──────── Material provided
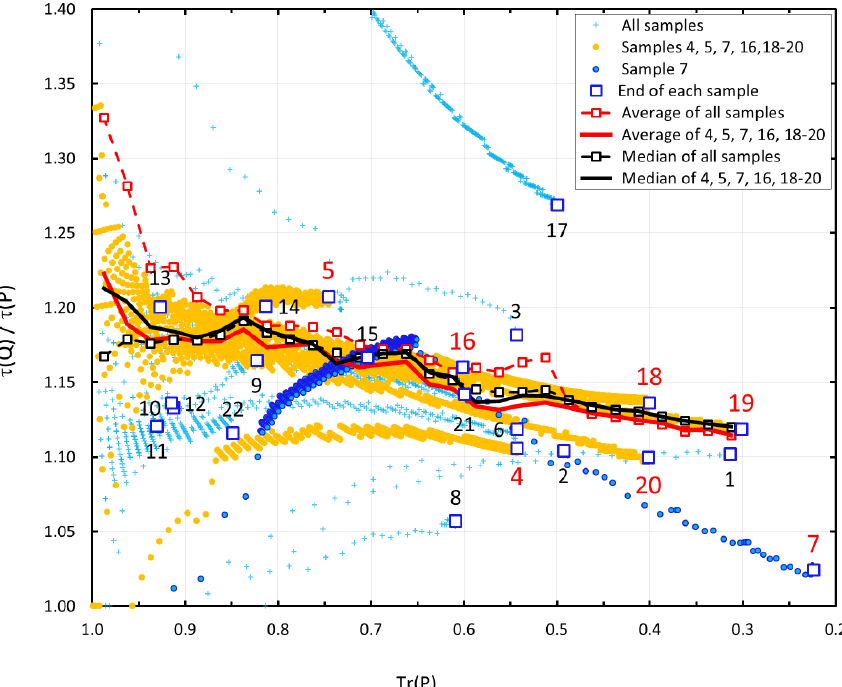
Figure 4. Ratio of non-loading-corrected optical depths ( τ = ln ( 1 / Tr )) of quartz and Pallflex filters, τ(Q) and τ(P) , respectively, at λ = 530nm at 1s time resolution. The numbers denote the value at the end of each sample. The red numbers are associated with the samples that were used for deriving C ref (quartz) in Sect. 3.1.2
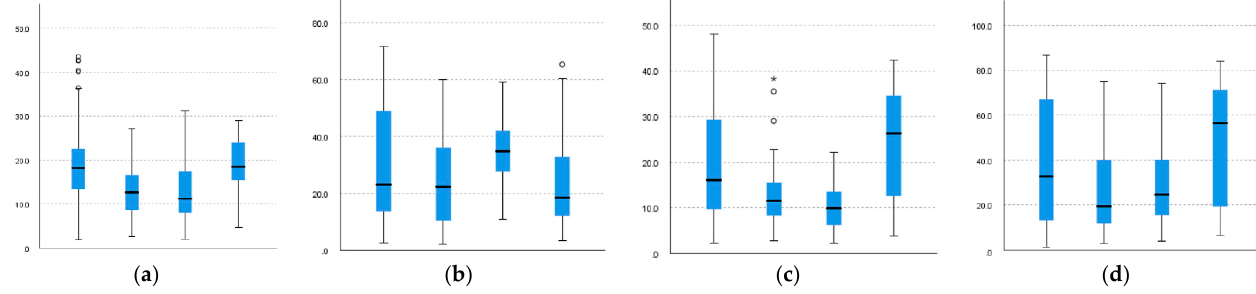
Figure 8. Comparison of upper-body joint angle variation. ( a ) VRelbow. ( b ) VRwrist. ( c ) VLelbow. ( d ) VLwrist. Table 7. Post hoc testing of upper-body joints.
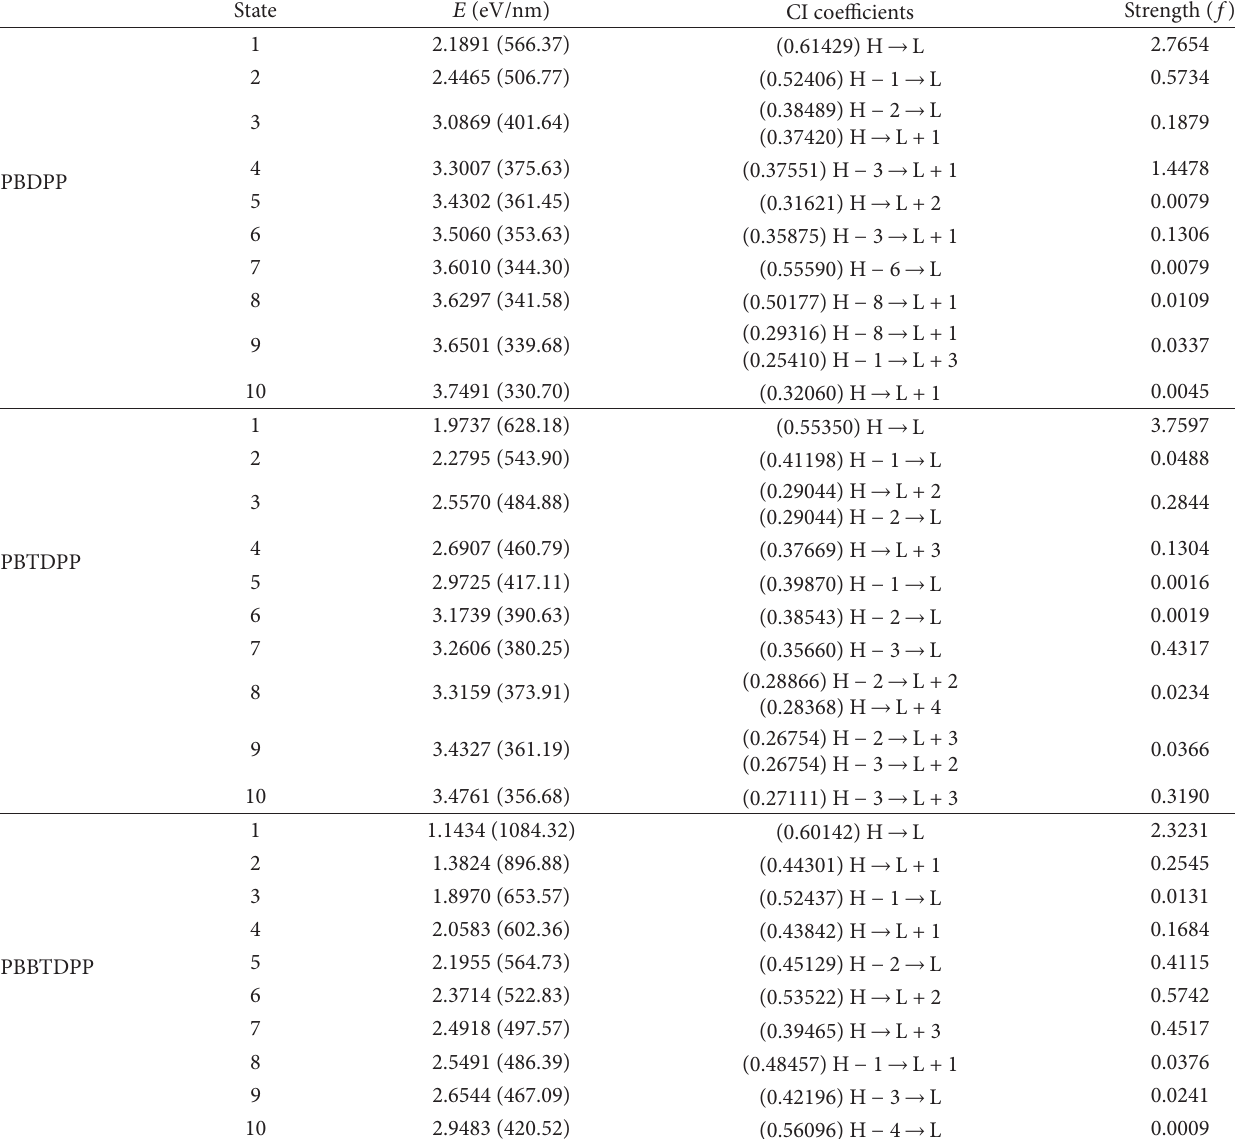
T 2: Calculated transition energies (eV, nm), CI coefficients, and oscillator strengths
────────────────
■ Directions for this task:
Copy out every line from the material above in which the word "Figure" appears.

■ Your solution:
Figure 4. Ratio of non-loading-corrected optical depths ( τ = ln ( 1 / Tr )) of quartz and Pallflex filters, τ(Q) and τ(P) , respectively, at λ = 530nm at 1s time resolution. The numbers denote the value at the end of each sample. The red numbers are associated with the samples that were used for deriving C ref (quartz) in Sect. 3.1.2
Figure 8. Comparison of upper-body joint angle variation. ( a ) VRelbow. ( b ) VRwrist. ( c ) VLelbow. ( d ) VLwrist. Table 7. Post hoc testing of upper-body joints.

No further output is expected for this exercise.